MATERIAL FOR THIS TASK -
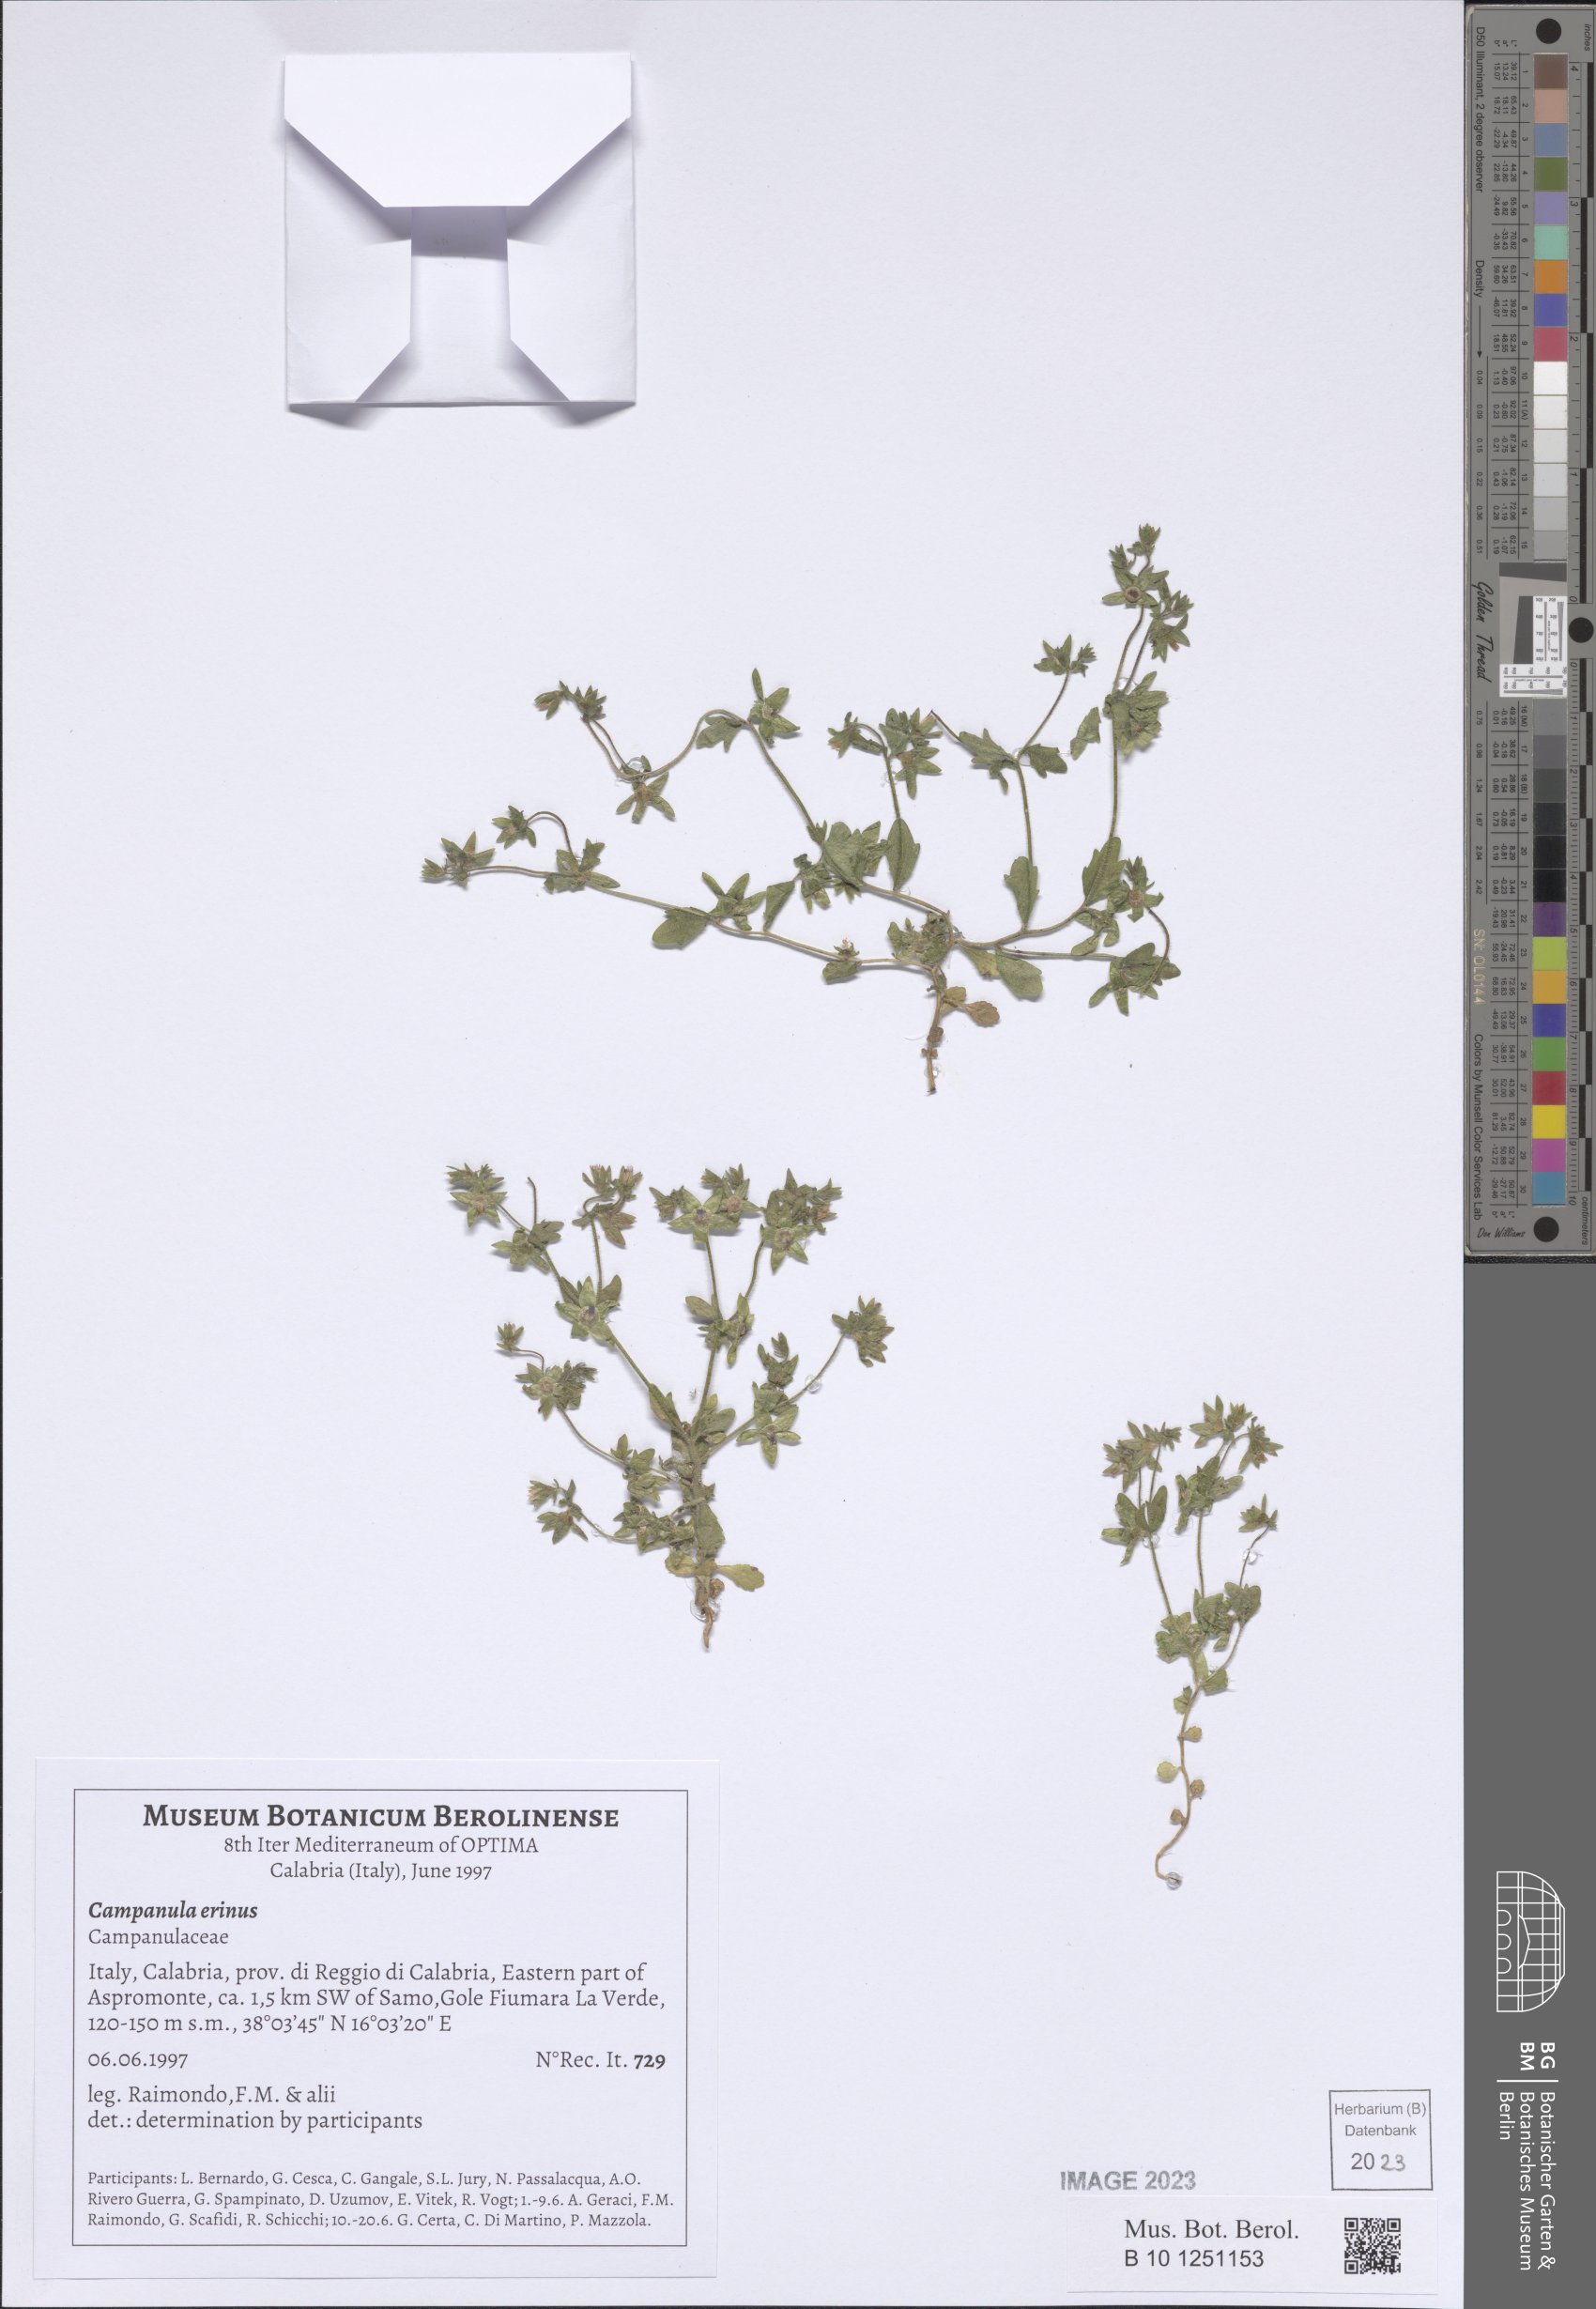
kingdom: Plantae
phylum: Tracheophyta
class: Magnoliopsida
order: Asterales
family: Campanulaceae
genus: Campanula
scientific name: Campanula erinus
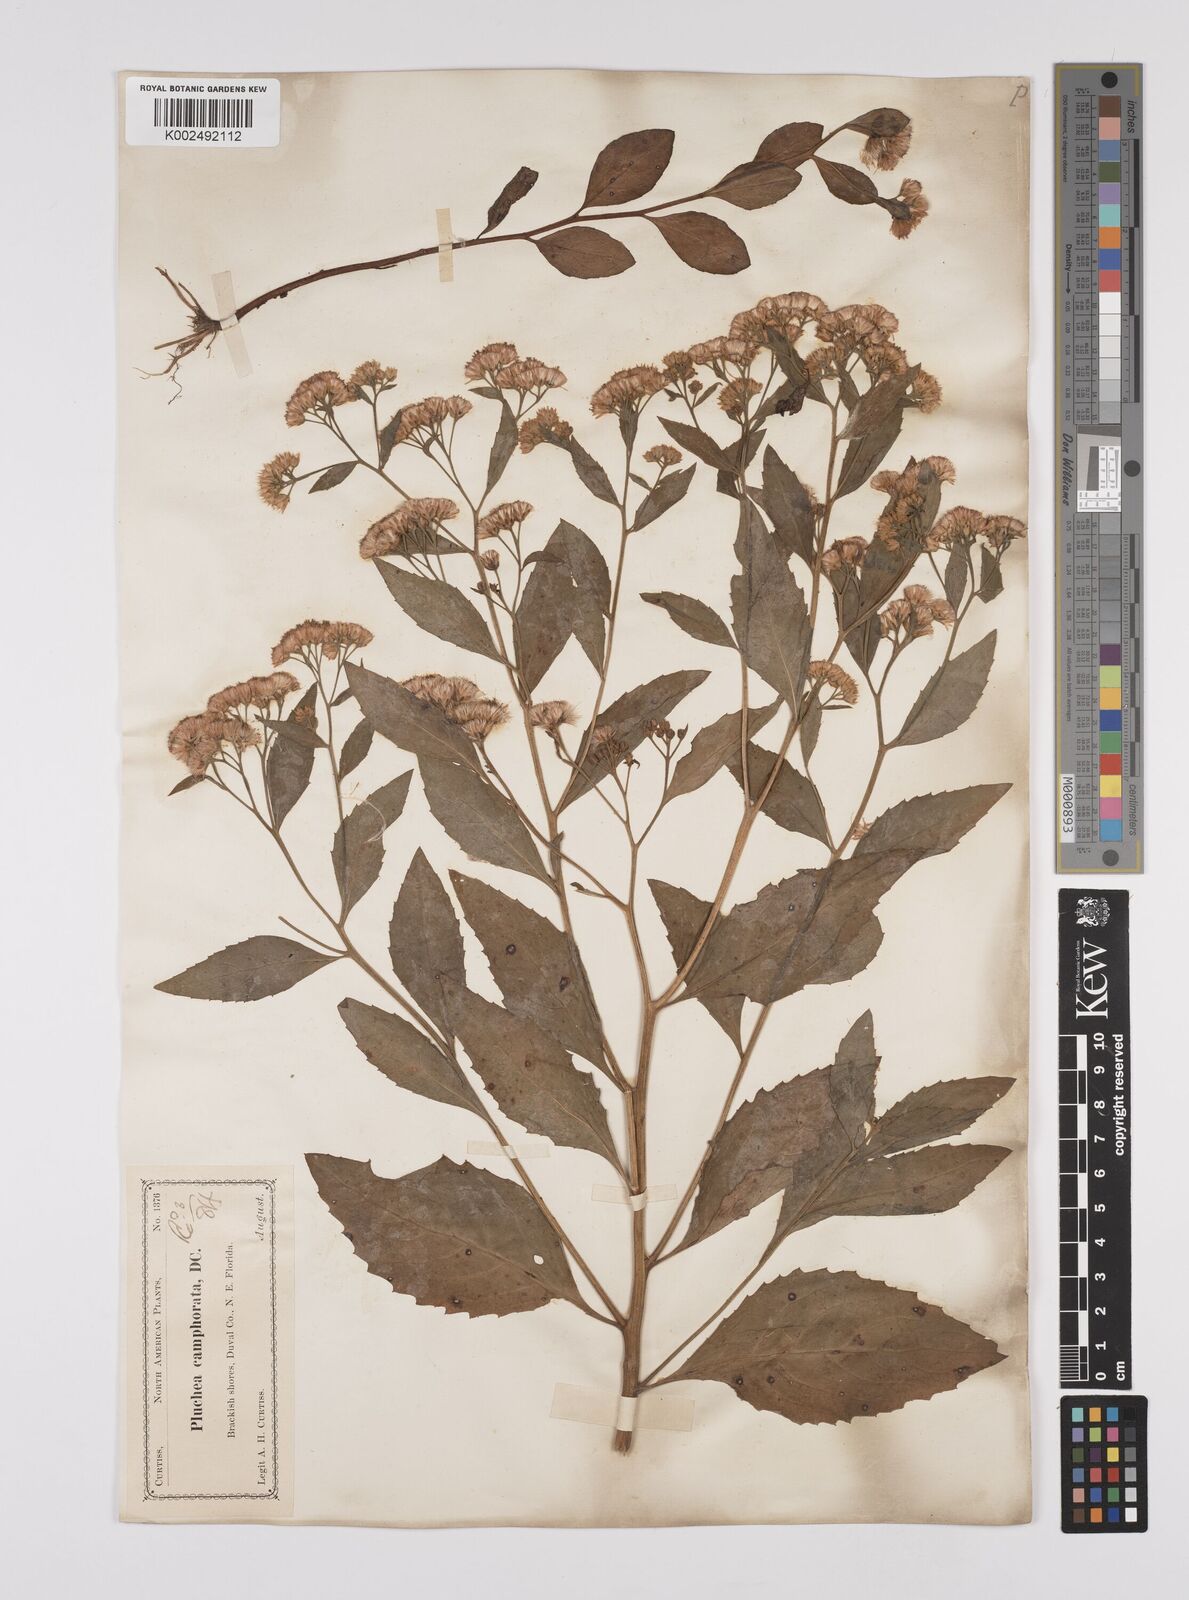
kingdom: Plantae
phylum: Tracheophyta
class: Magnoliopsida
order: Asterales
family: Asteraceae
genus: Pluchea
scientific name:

REQUIREMENT - Reproduce every text line of the items above verbatim, in order, omitting the pictures.

PROBLEM SOLUTION -
kingdom: Plantae
phylum: Tracheophyta
class: Magnoliopsida
order: Asterales
family: Campanulaceae
genus: Campanula
scientific name: Campanula erinus
kingdom: Plantae
phylum: Tracheophyta
class: Magnoliopsida
order: Asterales
family: Asteraceae
genus: Pluchea
scientific name:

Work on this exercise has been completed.